Current constituency
- Party: New Patriotic Party
- MP: Alexander Akwasi Acquah

= Akim Oda (Ghana parliament constituency) =

Constituency in Ghana

Alexander Akwasi Acquah is the member of parliament for the Akim Oda constituency in Ghana's 8th parliament under the fourth republic. The first time MP was elected on the ticket of the New Patriotic Party (NPP). With a majority of 25,380 votes out of the 31,943 total votes cast (which represents 79.45%), he defeated his opponents and won the seat as the 5th MP for the Constituency. He succeeded William Quaitoo who represented the constituency for eight years from 2012 to 2020 on the ticket of the New Patriotic Party (NPP). Before him was Yaw Owusu-Boateng as the member of parliament for the constituency for four years (2008-2012) until a new constituency was created out of the Akim Oda constituency in 2012 which had him representing the newly created Constituency, Asene Akoroso Manso on the ticket of the New Patriotic Party (NPP) that year.
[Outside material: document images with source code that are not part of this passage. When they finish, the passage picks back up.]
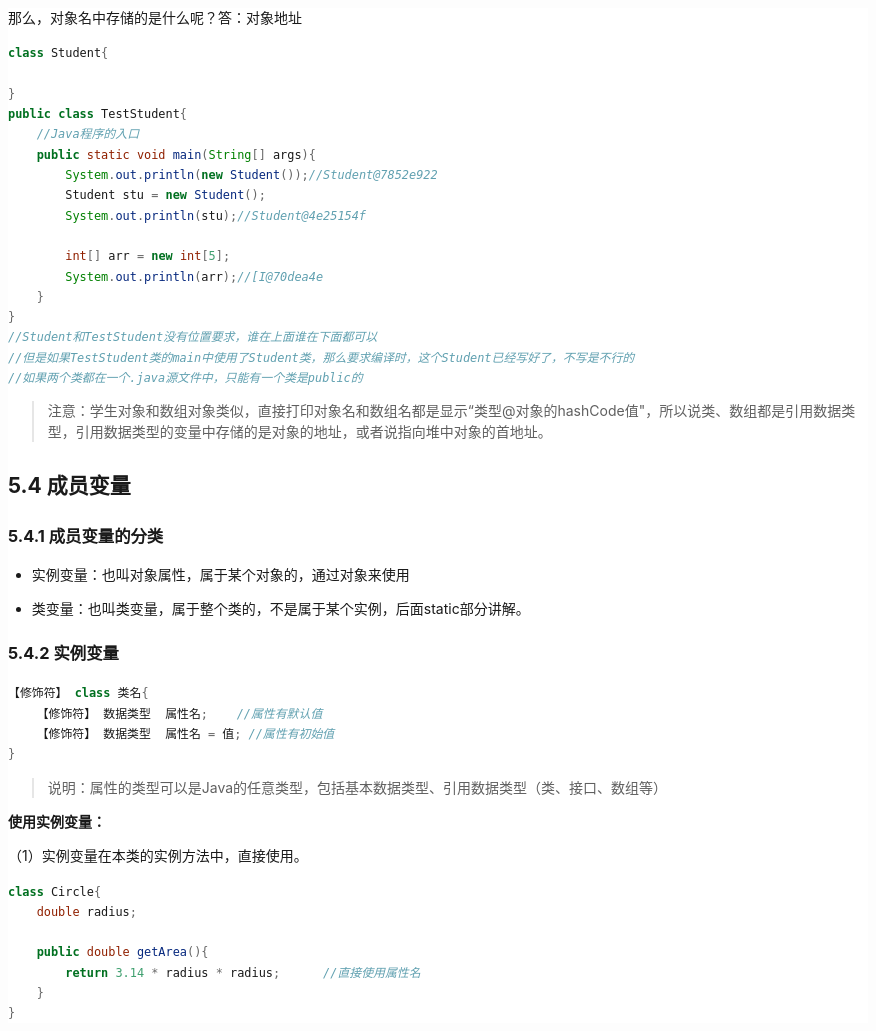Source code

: 那么，对象名中存储的是什么呢？答：对象地址

```java
class Student{
    
}
public class TestStudent{
    //Java程序的入口
    public static void main(String[] args){
        System.out.println(new Student());//Student@7852e922
        Student stu = new Student();
        System.out.println(stu);//Student@4e25154f
        
        int[] arr = new int[5];
		System.out.println(arr);//[I@70dea4e
    }
}
//Student和TestStudent没有位置要求，谁在上面谁在下面都可以
//但是如果TestStudent类的main中使用了Student类，那么要求编译时，这个Student已经写好了，不写是不行的
//如果两个类都在一个.java源文件中，只能有一个类是public的
```

> ​		注意：学生对象和数组对象类似，直接打印对象名和数组名都是显示“类型@对象的hashCode值"，所以说类、数组都是引用数据类型，引用数据类型的变量中存储的是对象的地址，或者说指向堆中对象的首地址。

## 5.4 成员变量

### 5.4.1 成员变量的分类

- 实例变量：也叫对象属性，属于某个对象的，通过对象来使用

- 类变量：也叫类变量，属于整个类的，不是属于某个实例，后面static部分讲解。


### 5.4.2 实例变量

```java
【修饰符】 class 类名{
    【修饰符】 数据类型  属性名;    //属性有默认值
    【修饰符】 数据类型  属性名 = 值; //属性有初始值
}
```

> 说明：属性的类型可以是Java的任意类型，包括基本数据类型、引用数据类型（类、接口、数组等）

**使用实例变量：**

（1）实例变量在本类的实例方法中，直接使用。

```java
class Circle{
    double radius;
    
    public double getArea(){
        return 3.14 * radius * radius;		//直接使用属性名
    }
}
```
== Members of Parliament ==

| First elected | Member | Party |
First Republic - Oda
| 1965 | Albert Kwame Onwona-Agyemang | Convention People's Party |
Second Republic
| 1969 | Samuel Benson Adjepong | Progress Party |
Third Republic
| 1979 | S. B. Attafua | People's National Party |
Fourth Republic - Akim Oda
| 1992 | Nana Boaten-Abora | National Democratic Congress |
| 1996 | Yaw Osafo-Maafo | New Patriotic Party |
| 2008 | Yaw Owusu-Boateng | New Patriotic Party |
| 2012 | William Quaitoo | New Patriotic Party |
| 2020 | Alexander Akwasi Acquah | New Patriotic Party |
| 2024 | Alexander Akwasi Acquah | New Patriotic Party |

==Elections==

2024 Ghanaian general election: Akim Oda
| Party |  | Candidate | Votes | % | ±% |
|---|---|---|---|---|---|
|  | NPP | Alexander Akwasi Acquah | 19,341 | 72.18 | −7.27 |
|  | NDC | Jones Asante | 7,455 | 27.82 | +8.22 |
| Majority |  |  | 11,886 | 44.36 | — |
| Turnout |  |  | 26,973 |  |  |
| Registered electors |  |  |  |  |  |

2020 Ghanaian general election: Akim Oda
| Party |  | Candidate | Votes | % | ±% |
|---|---|---|---|---|---|
|  | NPP | Alexander Akwasi Acquah | 25,380 | 79.45 | — |
|  | NDC | Jones Asante | 6,262 | 19.60 | +— |
|  | Ghana Union Movement | Lucy Ansah | 301 | 0.94 | −— |
| Majority |  |  | 19,118 | 59.85 |  |
| Turnout |  |  | 31,943 |  |  |
| Registered electors |  |  |  |  |  |

Alexander Akwasi Acquah was elected as MP for the constituency in 2020 with 25,380 votes representing 79.45% on the ticket of NPP.